While the final 25-plus minutes were a slog offensively for Notre Dame on Sunday, the first third of the game was anything but. Despite sitting after taking a ball to the face early, Colson scored 12 points over a seven-minute span to push the Irish advantage to 27-20 with 6:46 left in the first half, forcing a Yellow Jacket timeout.

But after that play, Georgia Tech tightened the screws defensively, surrendering just seven points until halftime, and just 25 over the game’s next 23 minutes.

That’s when Farrell’s desperation bucket hit, and the rest of the way, Georgia Tech never had the ball with a chance to tie or take the lead. It may have been different, though, if Colson hadn’t capped another double-double performance with a key block on the Yellow Jackets’ penultimate possession. Instead of sending an Irish player to the line up two with 12 seconds left, Farrell walked to the stripe with just 3.4 seconds left, significantly decreasing the chance of a completed comeback.

While fans might focus on the offensive side of Colson’s 20-point, 11-rebound effort, Brey praised his junior forward’s defensive play after the win, noting the improvement over his career.

“Where he’s really improved is defensively; he’s come so far as a defender since he got here as far as helping his teammates,” Brey said. “ … He talks on defense, he knows what he’s talking about. He can make an impact on both ends and he did tonight.”

Colson, who’s been a double-double machine with 17 this season, said he focuses on sticking to what he does night-in, night-out.
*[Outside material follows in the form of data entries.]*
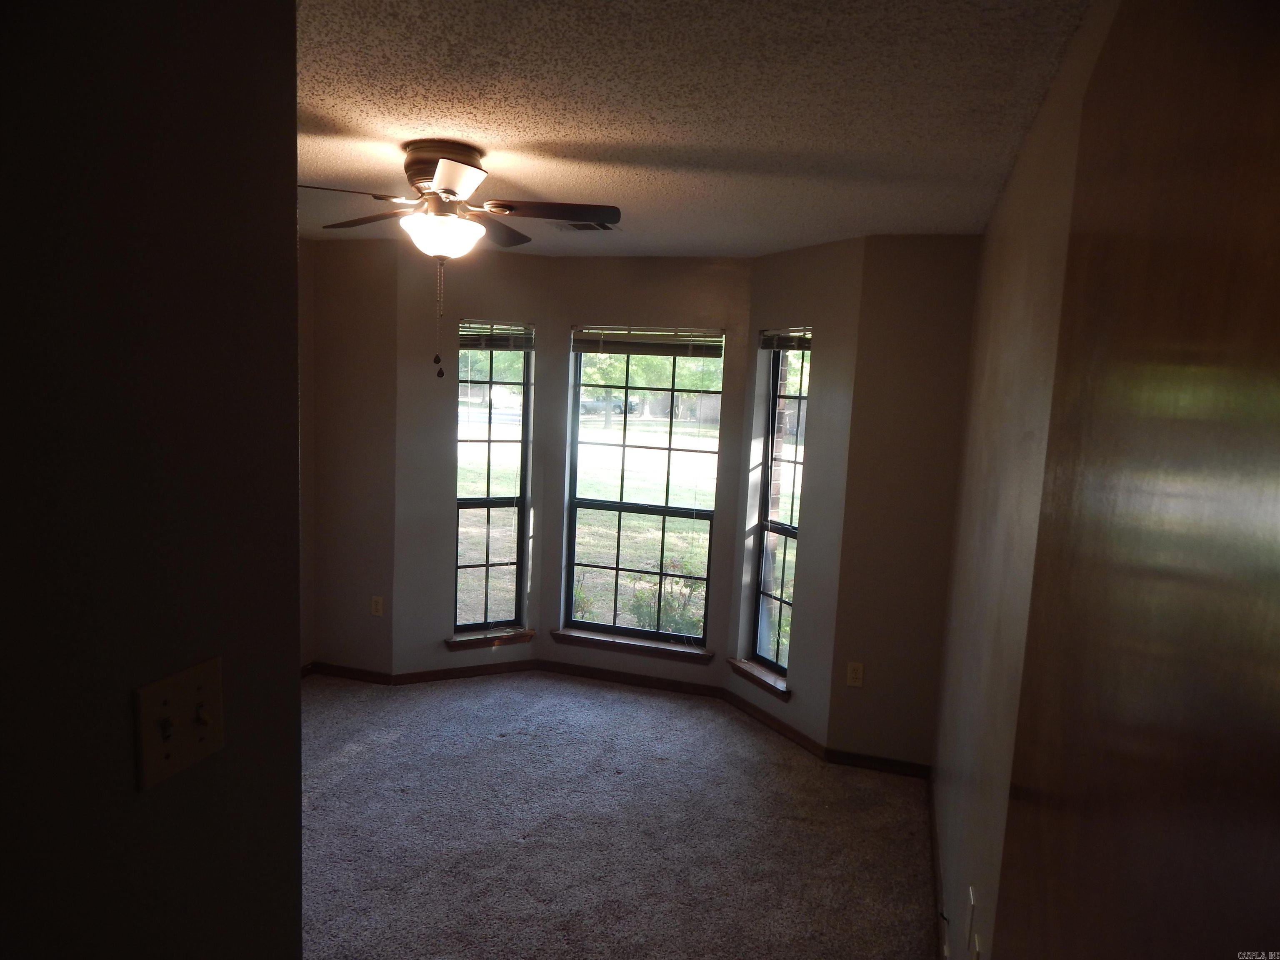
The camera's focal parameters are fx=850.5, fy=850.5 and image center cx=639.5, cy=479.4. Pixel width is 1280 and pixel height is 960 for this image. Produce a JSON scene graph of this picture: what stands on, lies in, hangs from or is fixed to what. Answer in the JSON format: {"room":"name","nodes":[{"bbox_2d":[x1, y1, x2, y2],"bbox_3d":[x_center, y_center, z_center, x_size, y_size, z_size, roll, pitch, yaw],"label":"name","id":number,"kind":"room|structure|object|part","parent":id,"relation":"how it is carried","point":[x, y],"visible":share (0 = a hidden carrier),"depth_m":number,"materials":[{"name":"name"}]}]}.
{"room":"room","nodes":[
{"label":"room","id":0,"kind":"room"},
{"bbox_2d":[0,0,302,959],"bbox_3d":[-0.815,0.470,0.263,0.122,2.372,2.017,5,7,17],"label":"left wall","id":1,"kind":"structure","parent":0,"point":[292,232],"depth_m":0.90,"materials":[{"name":"black paint"}]},
{"bbox_2d":[132,655,224,791],"bbox_3d":[-0.505,0.272,0.949,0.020,0.114,0.118,5,7,17],"label":"light switch","id":2,"kind":"object","parent":1,"relation":"attached to","point":[200,681],"visible":0.98,"depth_m":0.94,"materials":[{"name":"plastic"}]},
{"bbox_2d":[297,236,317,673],"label":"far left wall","id":3,"kind":"structure","parent":0,"point":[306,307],"depth_m":4.70,"materials":[{"name":"beige paint"}]},
{"bbox_2d":[309,235,397,676],"bbox_3d":[-1.588,-0.091,4.790,0.589,2.449,0.169,5,7,17],"label":"back left wall","id":4,"kind":"structure","parent":0,"point":[366,334],"depth_m":4.68,"materials":[{"name":"beige paint"}]},
{"bbox_2d":[305,661,394,684],"bbox_3d":[-1.636,1.098,4.828,0.521,0.075,0.014,5,7,17],"label":"baseboard","id":5,"kind":"structure","parent":4,"relation":"attached to","point":[366,673],"depth_m":4.82,"materials":[{"name":"brown wood"}]},
{"bbox_2d":[370,594,383,616],"bbox_3d":[-1.466,0.703,4.736,0.070,0.116,0.008,5,7,17],"label":"wall socket","id":6,"kind":"object","parent":4,"relation":"attached to","point":[377,606],"visible":0.99,"depth_m":4.73,"materials":[{"name":"plastic"}]},
{"bbox_2d":[391,237,551,680],"bbox_3d":[-0.964,-0.078,4.878,0.853,2.455,0.157,-1,8,-25],"label":"bay left wall","id":7,"kind":"structure","parent":0,"point":[515,297],"depth_m":4.74,"materials":[{"name":"paint"}]},
{"bbox_2d":[391,657,542,684],"bbox_3d":[-0.992,1.112,4.943,0.872,0.074,0.014,-1,8,-25],"label":"baseboard","id":8,"kind":"structure","parent":7,"relation":"attached to","point":[486,671],"depth_m":4.92,"materials":[{"name":"brown wood"}]},
{"bbox_2d":[445,626,537,649],"bbox_3d":[-0.875,0.929,4.982,0.544,0.074,0.120,-1,8,-26],"label":"left window sill","id":9,"kind":"structure","parent":7,"relation":"attached to","point":[531,633],"depth_m":4.95,"materials":[{"name":"brown wood"}]},
{"bbox_2d":[452,324,531,635],"bbox_3d":[-0.899,-0.009,4.971,0.452,1.835,0.083,-1,8,-26],"label":"left window","id":10,"kind":"structure","parent":7,"relation":"in","point":[488,568],"depth_m":5.00,"materials":[{"name":"glass"}]},
{"bbox_2d":[459,321,533,351],"bbox_3d":[-0.834,-0.815,4.844,0.461,0.159,0.049,-1,8,-24],"label":"left window blind","id":11,"kind":"object","parent":10,"relation":"attached to","point":[488,340],"visible":0.9,"depth_m":4.84,"materials":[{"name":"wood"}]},
{"bbox_2d":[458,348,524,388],"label":"trees","id":12,"kind":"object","parent":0,"point":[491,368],"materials":[{"name":"green plant"}]},
{"bbox_2d":[296,670,940,959],"bbox_3d":[-0.797,1.493,2.535,4.072,0.106,5.488,5,7,17],"label":"carpet floor","id":13,"kind":"structure","parent":0,"point":[396,743],"depth_m":3.32,"materials":[{"name":"carpet"}]},
{"bbox_2d":[538,252,752,689],"bbox_3d":[0.016,-0.038,4.881,1.166,2.444,0.156,5,7,17],"label":"bay center wall","id":14,"kind":"structure","parent":0,"point":[685,310],"depth_m":4.74,"materials":[{"name":"paint"}]},
{"bbox_2d":[533,659,727,697],"bbox_3d":[-0.072,1.153,4.948,1.141,0.076,0.014,5,7,17],"label":"baseboard","id":15,"kind":"structure","parent":14,"relation":"attached to","point":[597,673],"depth_m":4.93,"materials":[{"name":"brown wood"}]},
{"bbox_2d":[548,629,713,663],"bbox_3d":[-0.058,0.967,4.939,0.940,0.073,0.108,5,7,17],"label":"window sill","id":16,"kind":"structure","parent":14,"relation":"attached to","point":[626,643],"depth_m":4.91,"materials":[{"name":"brown wood"}]},
{"bbox_2d":[561,327,725,648],"bbox_3d":[0.025,0.035,4.896,0.869,1.788,0.081,5,7,17],"label":"center window","id":17,"kind":"structure","parent":14,"relation":"in","point":[573,514],"depth_m":4.91,"materials":[{"name":"glass"}]},
{"bbox_2d":[570,325,724,356],"bbox_3d":[0.034,-0.774,4.758,0.858,0.156,0.048,5,7,17],"label":"window blind","id":18,"kind":"object","parent":17,"relation":"attached to","point":[578,348],"visible":0.99,"depth_m":4.74,"materials":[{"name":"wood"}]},
{"bbox_2d":[290,0,1092,254],"bbox_3d":[-0.724,-1.041,2.236,3.457,0.119,5.603,5,7,17],"label":"ceiling","id":19,"kind":"structure","parent":0,"point":[552,135],"depth_m":2.12,"materials":[{"name":"paint"}]},
{"bbox_2d":[297,142,619,378],"bbox_3d":[-0.592,-0.676,2.677,1.011,0.697,1.008,5,7,17],"label":"ceiling fan","id":20,"kind":"object","parent":19,"relation":"attached to","point":[446,189],"visible":0.99,"depth_m":2.60,"materials":[{"name":"metal"}]},
{"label":"fan blade","id":21,"kind":"part","parent":20,"relation":"part of","materials":[{"name":"brown wood"}]},
{"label":"blade","id":22,"kind":"part","parent":20,"relation":"part of","materials":[{"name":"brown wood"}]},
{"bbox_3d":[-0.645,-0.957,2.788,0.288,0.202,0.295,5,7,17],"label":"motor housing","id":23,"kind":"part","parent":20,"relation":"part of","materials":[{"name":"brown metal"}]},
{"bbox_3d":[-0.628,-0.768,2.718,0.265,0.109,0.264,5,7,17],"label":"globe","id":24,"kind":"part","parent":20,"relation":"part of","materials":[{"name":"white glass"}]},
{"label":"blade","id":25,"kind":"part","parent":20,"relation":"part of","materials":[{"name":"wood"}]},
{"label":"fan blade","id":26,"kind":"part","parent":20,"relation":"part of","materials":[{"name":"brown wood"}]},
{"bbox_3d":[-0.272,-0.834,2.644,0.449,0.039,0.259,5,7,17],"label":"fan blade","id":27,"kind":"part","parent":20,"relation":"part of","materials":[{"name":"brown wood"}]},
{"bbox_2d":[553,220,618,231],"bbox_3d":[-0.257,-1.143,3.829,0.309,0.015,0.236,5,7,17],"label":"ceiling vent","id":28,"kind":"object","parent":19,"relation":"in","point":[573,227],"visible":0.8,"depth_m":3.83,"materials":[{"name":"metal"}]},
{"bbox_2d":[728,237,863,753],"bbox_3d":[0.805,0.073,4.317,0.161,2.443,0.819,-2,8,-30],"label":"bay right wall","id":29,"kind":"structure","parent":0,"point":[793,267],"depth_m":4.12,"materials":[{"name":"paint"}]},
{"bbox_2d":[727,658,791,700],"bbox_3d":[0.648,1.050,4.515,0.120,0.072,0.489,-2,8,-30],"label":"window sill","id":30,"kind":"structure","parent":29,"relation":"attached to","point":[738,662],"depth_m":4.48,"materials":[{"name":"brown wood"}]},
{"bbox_2d":[720,687,824,758],"bbox_3d":[0.661,1.248,4.418,0.015,0.075,0.824,-1,8,-29],"label":"baseboard","id":31,"kind":"structure","parent":29,"relation":"attached to","point":[785,727],"depth_m":4.37,"materials":[{"name":"brown wood"}]},
{"bbox_2d":[748,335,809,678],"bbox_3d":[0.780,0.118,4.470,0.080,1.811,0.424,-2,8,-30],"label":"right window","id":32,"kind":"structure","parent":29,"relation":"in","point":[796,450],"depth_m":4.58,"materials":[{"name":"glass"}]},
{"bbox_2d":[758,326,812,351],"bbox_3d":[0.768,-0.711,4.320,0.051,0.129,0.468,-1,8,-29],"label":"window blind","id":33,"kind":"object","parent":32,"relation":"attached to","point":[769,342],"visible":0.81,"depth_m":4.34,"materials":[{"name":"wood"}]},
{"bbox_2d":[826,235,978,769],"bbox_3d":[1.249,0.130,3.895,0.590,2.468,0.170,5,7,17],"label":"back right wall","id":34,"kind":"structure","parent":0,"point":[876,686],"depth_m":3.82,"materials":[{"name":"beige paint"}]},
{"bbox_2d":[845,661,864,687],"bbox_3d":[0.998,0.907,3.957,0.070,0.116,0.008,5,7,17],"label":"wall outlet","id":35,"kind":"object","parent":34,"relation":"attached to","point":[857,676],"visible":0.99,"depth_m":3.96,"materials":[{"name":"plastic"}]},
{"bbox_2d":[826,748,932,777],"bbox_3d":[1.129,1.321,3.953,0.501,0.070,0.014,5,7,17],"label":"baseboard","id":36,"kind":"structure","parent":34,"relation":"attached to","point":[891,765],"depth_m":3.95,"materials":[{"name":"brown wood"}]},
{"bbox_2d":[928,0,1109,959],"bbox_3d":[0.907,0.356,1.946,0.150,2.482,3.832,5,7,17],"label":"right wall","id":37,"kind":"structure","parent":0,"point":[1011,291],"depth_m":2.14,"materials":[{"name":"beige paint"}]},
{"bbox_2d":[927,768,946,959],"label":"baseboard","id":38,"kind":"structure","parent":37,"relation":"attached to","point":[933,837],"depth_m":3.06,"materials":[{"name":"brown wood"}]},
{"bbox_2d":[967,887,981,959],"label":"wall socket","id":39,"kind":"object","parent":37,"relation":"attached to","point":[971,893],"visible":0.99,"depth_m":1.91,"materials":[{"name":"white plastic"}]},
{"bbox_2d":[993,0,1279,956],"bbox_3d":[0.325,0.618,0.634,0.130,2.052,0.955,5,7,17],"label":"wooden door","id":40,"kind":"structure","parent":37,"relation":"attached to","point":[1278,471],"depth_m":0.50,"materials":[{"name":"brown wood"}]},
{"label":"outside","id":41,"kind":"structure","parent":0,"visible":0},
{"bbox_2d":[454,411,802,652],"label":"lawn","id":42,"kind":"structure","parent":41,"point":[483,571],"materials":[{"name":"green plant"}]},
{"bbox_2d":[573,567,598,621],"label":"shrub","id":43,"kind":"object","parent":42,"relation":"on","point":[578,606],"visible":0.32,"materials":[{"name":"green plant"}]},
{"bbox_2d":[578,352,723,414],"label":"trees","id":44,"kind":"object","parent":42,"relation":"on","point":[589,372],"visible":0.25,"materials":[{"name":"green plant"}]},
{"bbox_2d":[627,560,707,637],"bbox_3d":[0.284,1.049,7.159,0.770,0.785,0.738,5,7,17],"label":"shrub","id":45,"kind":"object","parent":42,"relation":"on","point":[671,619],"visible":0.53,"depth_m":7.07,"materials":[{"name":"green plant"}]},
{"bbox_2d":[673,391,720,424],"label":"fence","id":46,"kind":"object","parent":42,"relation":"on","point":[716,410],"visible":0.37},
{"bbox_2d":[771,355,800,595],"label":"brick wall","id":47,"kind":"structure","parent":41,"point":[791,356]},
{"label":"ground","id":48,"kind":"structure","parent":41,"visible":0},
{"bbox_2d":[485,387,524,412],"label":"car","id":49,"kind":"object","parent":48,"relation":"on","point":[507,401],"visible":0.58,"materials":[{"name":"white"}]},
{"bbox_2d":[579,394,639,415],"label":"car","id":50,"kind":"object","parent":48,"relation":"on","point":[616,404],"visible":0.41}
]}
“[I] just continue to play my game,” Colson said. “Every time that ball goes up, I try to crash the glass to get every rebound there is possible. But on the offensive end, just play with confidence and my teammates give me confidence.”

The Yellow Jackets were able to keep Notre Dame at bay, in part, due to their deep repertoire of defensive schemes; a combination that included a 2-2-1 press, a 1-3-1 half-court and traditional man-to-man looks made things tough on the Irish.

“That’s a really good defensive team; they make a lot of people struggle,” Farrell said. “They change defenses constantly; they’re long, they’re athletic.”

Sunday’s victory moves Notre Dame another step closer to a double bye and top-four seed in next week’s ACC tournament. If the Irish win out, the No. 2 seed is likely, while it’s very possible for Notre Dame to finish in the top four even with a 1-1 finish.

The Irish will return to action Wednesday against Boston College for Senior Night, with the Irish set to honor guard Steve Vasturia, forward V.J. Beachem and graduate student forward Patrick Mazza. Tipoff is scheduled for 8 p.m.